Document section:

= Beginning of Section =

PEM, or Post-Exertional Malaise, is common in many people with Long COVID, meaning that physical, mental, or sensory activity triggers can cause a flare-up in symptoms lasting from hours to weeks. It is one of many factors that contributes to the chronic and frequently disabling nature of Long COVID.

The study, led by FHS Assistant Professor Dr. Julia Smith, aims to analyze experiences with virtual care through an intersectional lens and ultimately produce a national guidebook providing recommendations on improving virtual care access for people with Long COVID.

A research brief detailing the findings to date from the national survey was issued this fall. In addition to the identification of the importance of virtual care, 69 per cent of respondents shared that their primary care provider had low-to-no awareness of Long COVID, identifying another immediate and significant barrier to accessing health care

“These preliminary results suggest that virtual care is particularly helpful for people with Long COVID who face barriers accessing health services such as rural, racialized and 2SLGBTQIA+ patients,” explains Smith. “We are conducting further research to better understand how virtual healthcare can better serve these groups.”

= End of Section =

What to do: Reproduce the passage on virtual care for people with Long COVID in full, word for word.

Collected data:
= Beginning of Section =

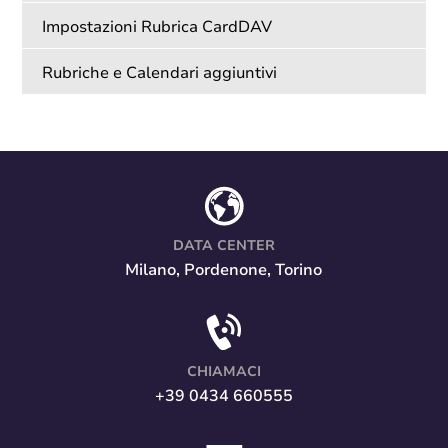
Impostazioni Rubrica CardDAV
Rubriche e Calendari aggiuntivi
DATA CENTER
Milano, Pordenone, Torino
CHIAMACI
+39 0434 660555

= End of Section =

Task response:
PEM, or Post-Exertional Malaise, is common in many people with Long COVID, meaning that physical, mental, or sensory activity triggers can cause a flare-up in symptoms lasting from hours to weeks. It is one of many factors that contributes to the chronic and frequently disabling nature of Long COVID.

The study, led by FHS Assistant Professor Dr. Julia Smith, aims to analyze experiences with virtual care through an intersectional lens and ultimately produce a national guidebook providing recommendations on improving virtual care access for people with Long COVID.

A research brief detailing the findings to date from the national survey was issued this fall. In addition to the identification of the importance of virtual care, 69 per cent of respondents shared that their primary care provider had low-to-no awareness of Long COVID, identifying another immediate and significant barrier to accessing health care

“These preliminary results suggest that virtual care is particularly helpful for people with Long COVID who face barriers accessing health services such as rural, racialized and 2SLGBTQIA+ patients,” explains Smith. “We are conducting further research to better understand how virtual healthcare can better serve these groups.”